Cita íntegramente el texto sobre el análisis de sangre que mide la capacidad de eflujo de colesterol.

SECCIÓN DE TEXTO:
════
Gracias a un innovador análisis de sangre, desarrollado por un equipo de investigadores del Instituto de Ciencias de Tokio, se puede medir la eficacia con la que las lipoproteínas de alta densidad (HDL) (conocidas popularmente como colesterol bueno) eliminan el colesterol de las paredes de los vasos sanguíneos para evitar la formación de placas coronarias. Esta función se llama capacidad de eflujo de colesterol (CEC).
En el estudio experimental que se puede consultar en la publicación científica Atherosclerosis, se detalla cómo han utilizado un novedoso método de microesferas de gel unidas a liposomas inmovilizados para medir los niveles de capacidad de eflujo de colesterol (CEC) y su asociación con los riesgos cardiovasculares.
Las enfermedades cardiovasculares son una de las principales causas de muerte en todo el mundo. Por ello, predecir el riesgo de enfermedad coronaria sigue siendo un gran desafío de la biomedicina.
La lipoproteína de alta densidad (HDL), conocida como colesterol bueno, se asocia tradicionalmente con la protección contra la formación de placas coronarias. Sin embargo, las mediciones convencionales de HDL no siempre reflejan la eficacia con la que las partículas de HDL funcionan en el organismo.
Un indicador importante de la función de las HDL es la capacidad de eflujo de colesterol (CEC), que mide la capacidad de las HDL para eliminar el exceso de colesterol de las células y transportarlo al hígado para su metabolismo. Sin embargo, los métodos convencionales para medir la CEC suelen ser complejos.
════
LISTADO MOSTRADO:
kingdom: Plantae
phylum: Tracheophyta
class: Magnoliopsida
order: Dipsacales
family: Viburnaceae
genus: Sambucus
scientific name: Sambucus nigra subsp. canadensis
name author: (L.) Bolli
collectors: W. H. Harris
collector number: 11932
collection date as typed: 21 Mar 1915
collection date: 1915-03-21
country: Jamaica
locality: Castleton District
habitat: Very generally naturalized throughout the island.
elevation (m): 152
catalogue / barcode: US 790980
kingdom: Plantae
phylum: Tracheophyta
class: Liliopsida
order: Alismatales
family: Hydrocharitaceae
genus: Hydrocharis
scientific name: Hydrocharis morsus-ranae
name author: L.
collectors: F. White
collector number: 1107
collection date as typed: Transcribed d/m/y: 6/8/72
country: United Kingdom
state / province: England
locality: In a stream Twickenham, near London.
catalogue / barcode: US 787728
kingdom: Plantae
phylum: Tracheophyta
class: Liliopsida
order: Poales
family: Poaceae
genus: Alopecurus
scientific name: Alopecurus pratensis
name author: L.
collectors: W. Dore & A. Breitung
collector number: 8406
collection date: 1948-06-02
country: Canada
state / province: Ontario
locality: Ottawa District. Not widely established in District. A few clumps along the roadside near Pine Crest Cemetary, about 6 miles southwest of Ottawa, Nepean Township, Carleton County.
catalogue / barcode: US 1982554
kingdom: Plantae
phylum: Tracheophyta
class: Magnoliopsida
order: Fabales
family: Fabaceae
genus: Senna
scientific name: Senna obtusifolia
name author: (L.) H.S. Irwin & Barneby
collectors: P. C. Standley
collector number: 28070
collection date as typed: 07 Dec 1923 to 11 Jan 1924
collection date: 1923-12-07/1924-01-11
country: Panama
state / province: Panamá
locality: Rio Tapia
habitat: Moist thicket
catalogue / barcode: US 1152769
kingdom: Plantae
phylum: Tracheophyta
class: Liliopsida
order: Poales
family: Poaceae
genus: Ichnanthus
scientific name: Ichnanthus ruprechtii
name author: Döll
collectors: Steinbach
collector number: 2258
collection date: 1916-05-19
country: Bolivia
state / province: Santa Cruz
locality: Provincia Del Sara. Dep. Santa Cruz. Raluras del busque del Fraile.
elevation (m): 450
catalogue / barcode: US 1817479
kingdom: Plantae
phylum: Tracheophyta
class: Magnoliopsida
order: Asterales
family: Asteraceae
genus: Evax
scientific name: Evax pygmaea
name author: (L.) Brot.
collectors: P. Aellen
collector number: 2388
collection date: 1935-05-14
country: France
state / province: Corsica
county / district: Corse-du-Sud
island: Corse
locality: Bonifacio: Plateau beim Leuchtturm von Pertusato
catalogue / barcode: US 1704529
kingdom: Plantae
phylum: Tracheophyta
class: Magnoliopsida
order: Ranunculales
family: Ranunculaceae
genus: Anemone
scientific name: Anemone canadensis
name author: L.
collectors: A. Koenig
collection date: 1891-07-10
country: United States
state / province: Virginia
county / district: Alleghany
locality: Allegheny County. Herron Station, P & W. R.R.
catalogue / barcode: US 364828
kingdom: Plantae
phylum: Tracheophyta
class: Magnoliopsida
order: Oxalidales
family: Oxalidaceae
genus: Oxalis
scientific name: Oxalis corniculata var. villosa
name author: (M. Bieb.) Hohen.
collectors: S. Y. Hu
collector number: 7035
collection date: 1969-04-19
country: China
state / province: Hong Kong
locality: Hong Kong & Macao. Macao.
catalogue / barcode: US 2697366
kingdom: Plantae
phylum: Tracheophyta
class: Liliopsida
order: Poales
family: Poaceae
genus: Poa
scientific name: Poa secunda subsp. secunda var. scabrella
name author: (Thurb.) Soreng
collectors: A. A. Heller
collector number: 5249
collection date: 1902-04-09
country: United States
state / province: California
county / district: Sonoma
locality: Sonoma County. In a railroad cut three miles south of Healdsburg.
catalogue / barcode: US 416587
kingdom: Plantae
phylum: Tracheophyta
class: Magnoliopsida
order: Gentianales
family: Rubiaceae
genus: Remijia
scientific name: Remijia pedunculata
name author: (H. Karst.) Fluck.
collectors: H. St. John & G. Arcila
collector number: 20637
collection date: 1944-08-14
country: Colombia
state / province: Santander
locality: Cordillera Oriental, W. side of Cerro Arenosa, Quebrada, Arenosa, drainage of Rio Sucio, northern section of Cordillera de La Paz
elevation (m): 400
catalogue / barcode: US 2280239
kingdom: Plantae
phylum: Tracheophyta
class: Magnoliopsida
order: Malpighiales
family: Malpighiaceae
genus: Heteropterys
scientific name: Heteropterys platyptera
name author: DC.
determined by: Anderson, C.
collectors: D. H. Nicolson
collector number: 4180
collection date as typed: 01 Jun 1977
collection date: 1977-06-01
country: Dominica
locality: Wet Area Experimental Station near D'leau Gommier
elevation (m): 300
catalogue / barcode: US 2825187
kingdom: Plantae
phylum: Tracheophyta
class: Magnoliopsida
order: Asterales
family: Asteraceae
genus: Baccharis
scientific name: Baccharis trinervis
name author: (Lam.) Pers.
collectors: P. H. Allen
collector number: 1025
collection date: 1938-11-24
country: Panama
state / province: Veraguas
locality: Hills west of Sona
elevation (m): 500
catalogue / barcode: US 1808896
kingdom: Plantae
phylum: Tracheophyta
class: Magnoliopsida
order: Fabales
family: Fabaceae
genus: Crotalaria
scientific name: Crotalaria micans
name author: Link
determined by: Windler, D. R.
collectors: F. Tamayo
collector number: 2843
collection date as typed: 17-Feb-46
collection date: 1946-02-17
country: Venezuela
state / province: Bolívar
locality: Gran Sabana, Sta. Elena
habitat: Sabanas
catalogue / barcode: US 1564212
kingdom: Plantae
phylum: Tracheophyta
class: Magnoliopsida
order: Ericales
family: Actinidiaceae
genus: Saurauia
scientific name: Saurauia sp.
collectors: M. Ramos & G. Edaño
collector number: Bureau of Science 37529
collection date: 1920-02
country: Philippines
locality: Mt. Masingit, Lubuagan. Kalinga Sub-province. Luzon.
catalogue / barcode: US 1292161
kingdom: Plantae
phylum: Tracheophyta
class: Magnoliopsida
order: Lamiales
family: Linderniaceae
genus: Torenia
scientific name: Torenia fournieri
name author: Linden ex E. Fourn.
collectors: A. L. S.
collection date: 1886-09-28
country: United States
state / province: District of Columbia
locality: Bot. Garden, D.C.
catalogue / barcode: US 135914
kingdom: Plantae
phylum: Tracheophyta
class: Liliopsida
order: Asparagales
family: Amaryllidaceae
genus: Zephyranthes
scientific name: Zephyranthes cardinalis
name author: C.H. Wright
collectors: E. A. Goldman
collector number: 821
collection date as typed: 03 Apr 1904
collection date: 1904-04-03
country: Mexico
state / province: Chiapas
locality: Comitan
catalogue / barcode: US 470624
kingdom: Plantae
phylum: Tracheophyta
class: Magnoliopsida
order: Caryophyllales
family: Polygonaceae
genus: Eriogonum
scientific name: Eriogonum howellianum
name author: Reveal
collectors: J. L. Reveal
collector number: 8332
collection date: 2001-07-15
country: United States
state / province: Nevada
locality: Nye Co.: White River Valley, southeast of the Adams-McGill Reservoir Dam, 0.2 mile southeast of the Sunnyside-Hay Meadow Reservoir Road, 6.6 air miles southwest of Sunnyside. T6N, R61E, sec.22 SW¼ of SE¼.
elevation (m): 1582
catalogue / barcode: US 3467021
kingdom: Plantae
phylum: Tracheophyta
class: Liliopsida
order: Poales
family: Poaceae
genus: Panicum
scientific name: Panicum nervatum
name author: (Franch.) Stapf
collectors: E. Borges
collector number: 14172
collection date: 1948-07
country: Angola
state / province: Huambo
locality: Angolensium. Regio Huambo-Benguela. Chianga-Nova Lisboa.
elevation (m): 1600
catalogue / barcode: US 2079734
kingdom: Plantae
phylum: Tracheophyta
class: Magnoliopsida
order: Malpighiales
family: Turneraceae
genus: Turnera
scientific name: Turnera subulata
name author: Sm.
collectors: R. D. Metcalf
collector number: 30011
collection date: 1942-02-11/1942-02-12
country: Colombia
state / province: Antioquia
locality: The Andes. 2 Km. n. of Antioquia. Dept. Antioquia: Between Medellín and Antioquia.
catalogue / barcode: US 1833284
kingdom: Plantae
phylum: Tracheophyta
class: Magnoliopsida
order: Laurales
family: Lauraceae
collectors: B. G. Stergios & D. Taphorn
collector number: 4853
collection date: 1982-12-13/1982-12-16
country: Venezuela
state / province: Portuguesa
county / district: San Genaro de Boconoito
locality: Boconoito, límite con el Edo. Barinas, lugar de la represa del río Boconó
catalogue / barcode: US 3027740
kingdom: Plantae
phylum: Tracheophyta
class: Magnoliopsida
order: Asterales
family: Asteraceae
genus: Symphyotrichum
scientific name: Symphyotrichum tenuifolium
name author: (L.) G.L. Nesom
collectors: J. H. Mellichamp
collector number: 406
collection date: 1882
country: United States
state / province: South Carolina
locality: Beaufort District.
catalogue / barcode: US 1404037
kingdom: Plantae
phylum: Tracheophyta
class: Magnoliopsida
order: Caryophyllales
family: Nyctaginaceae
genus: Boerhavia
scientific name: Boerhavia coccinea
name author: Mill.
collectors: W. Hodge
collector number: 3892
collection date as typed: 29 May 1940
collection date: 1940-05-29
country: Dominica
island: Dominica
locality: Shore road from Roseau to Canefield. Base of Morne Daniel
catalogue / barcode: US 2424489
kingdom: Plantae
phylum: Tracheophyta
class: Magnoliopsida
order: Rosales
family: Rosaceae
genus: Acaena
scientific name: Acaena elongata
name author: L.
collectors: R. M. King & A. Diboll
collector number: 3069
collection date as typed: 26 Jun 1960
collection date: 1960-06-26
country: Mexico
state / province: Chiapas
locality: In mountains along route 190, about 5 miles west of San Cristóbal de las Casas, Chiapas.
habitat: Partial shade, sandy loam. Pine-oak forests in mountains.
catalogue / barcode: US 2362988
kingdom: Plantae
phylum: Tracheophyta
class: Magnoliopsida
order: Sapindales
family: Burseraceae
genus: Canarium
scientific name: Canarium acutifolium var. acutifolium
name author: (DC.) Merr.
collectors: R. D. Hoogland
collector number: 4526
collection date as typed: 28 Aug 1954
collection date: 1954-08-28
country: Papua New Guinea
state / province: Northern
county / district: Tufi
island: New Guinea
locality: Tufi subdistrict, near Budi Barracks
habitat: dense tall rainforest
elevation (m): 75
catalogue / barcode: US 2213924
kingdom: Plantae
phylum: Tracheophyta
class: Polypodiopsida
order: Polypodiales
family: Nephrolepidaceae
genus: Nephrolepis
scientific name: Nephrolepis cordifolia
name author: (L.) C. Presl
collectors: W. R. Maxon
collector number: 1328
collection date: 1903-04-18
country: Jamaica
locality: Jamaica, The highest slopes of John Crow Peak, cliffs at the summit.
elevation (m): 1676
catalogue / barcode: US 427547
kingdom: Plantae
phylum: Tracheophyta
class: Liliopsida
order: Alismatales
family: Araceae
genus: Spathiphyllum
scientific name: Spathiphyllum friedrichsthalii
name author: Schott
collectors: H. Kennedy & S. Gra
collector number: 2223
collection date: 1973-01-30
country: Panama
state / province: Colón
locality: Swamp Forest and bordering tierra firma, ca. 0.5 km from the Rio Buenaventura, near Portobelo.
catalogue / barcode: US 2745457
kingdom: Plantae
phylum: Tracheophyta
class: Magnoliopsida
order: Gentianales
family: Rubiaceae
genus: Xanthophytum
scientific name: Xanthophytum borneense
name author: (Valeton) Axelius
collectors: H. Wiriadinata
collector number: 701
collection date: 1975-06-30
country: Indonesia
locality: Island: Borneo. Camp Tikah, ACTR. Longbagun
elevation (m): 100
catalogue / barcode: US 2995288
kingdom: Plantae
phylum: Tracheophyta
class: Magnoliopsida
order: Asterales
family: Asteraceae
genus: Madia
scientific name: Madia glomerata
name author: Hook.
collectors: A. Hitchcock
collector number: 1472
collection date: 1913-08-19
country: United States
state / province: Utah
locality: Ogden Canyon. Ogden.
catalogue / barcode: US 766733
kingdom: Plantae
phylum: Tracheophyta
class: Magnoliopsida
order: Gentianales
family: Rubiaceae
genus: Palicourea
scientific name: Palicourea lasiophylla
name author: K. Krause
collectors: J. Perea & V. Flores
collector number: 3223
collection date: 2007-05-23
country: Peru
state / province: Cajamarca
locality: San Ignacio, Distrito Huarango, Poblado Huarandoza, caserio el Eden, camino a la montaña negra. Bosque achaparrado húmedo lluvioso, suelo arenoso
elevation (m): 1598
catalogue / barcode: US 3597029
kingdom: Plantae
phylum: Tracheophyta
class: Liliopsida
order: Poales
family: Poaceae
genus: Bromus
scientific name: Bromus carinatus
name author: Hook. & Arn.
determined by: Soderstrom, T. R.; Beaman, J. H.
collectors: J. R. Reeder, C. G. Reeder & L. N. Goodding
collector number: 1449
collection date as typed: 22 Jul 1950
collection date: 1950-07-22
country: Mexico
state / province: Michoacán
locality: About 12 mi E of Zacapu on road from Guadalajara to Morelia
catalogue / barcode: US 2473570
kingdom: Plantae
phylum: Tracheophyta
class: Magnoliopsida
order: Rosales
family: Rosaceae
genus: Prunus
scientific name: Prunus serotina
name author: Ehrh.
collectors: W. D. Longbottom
════
SOLUCIÓN:
Gracias a un innovador análisis de sangre, desarrollado por un equipo de investigadores del Instituto de Ciencias de Tokio, se puede medir la eficacia con la que las lipoproteínas de alta densidad (HDL) (conocidas popularmente como colesterol bueno) eliminan el colesterol de las paredes de los vasos sanguíneos para evitar la formación de placas coronarias. Esta función se llama capacidad de eflujo de colesterol (CEC).
En el estudio experimental que se puede consultar en la publicación científica Atherosclerosis, se detalla cómo han utilizado un novedoso método de microesferas de gel unidas a liposomas inmovilizados para medir los niveles de capacidad de eflujo de colesterol (CEC) y su asociación con los riesgos cardiovasculares.
Las enfermedades cardiovasculares son una de las principales causas de muerte en todo el mundo. Por ello, predecir el riesgo de enfermedad coronaria sigue siendo un gran desafío de la biomedicina.
La lipoproteína de alta densidad (HDL), conocida como colesterol bueno, se asocia tradicionalmente con la protección contra la formación de placas coronarias. Sin embargo, las mediciones convencionales de HDL no siempre reflejan la eficacia con la que las partículas de HDL funcionan en el organismo.
Un indicador importante de la función de las HDL es la capacidad de eflujo de colesterol (CEC), que mide la capacidad de las HDL para eliminar el exceso de colesterol de las células y transportarlo al hígado para su metabolismo. Sin embargo, los métodos convencionales para medir la CEC suelen ser complejos.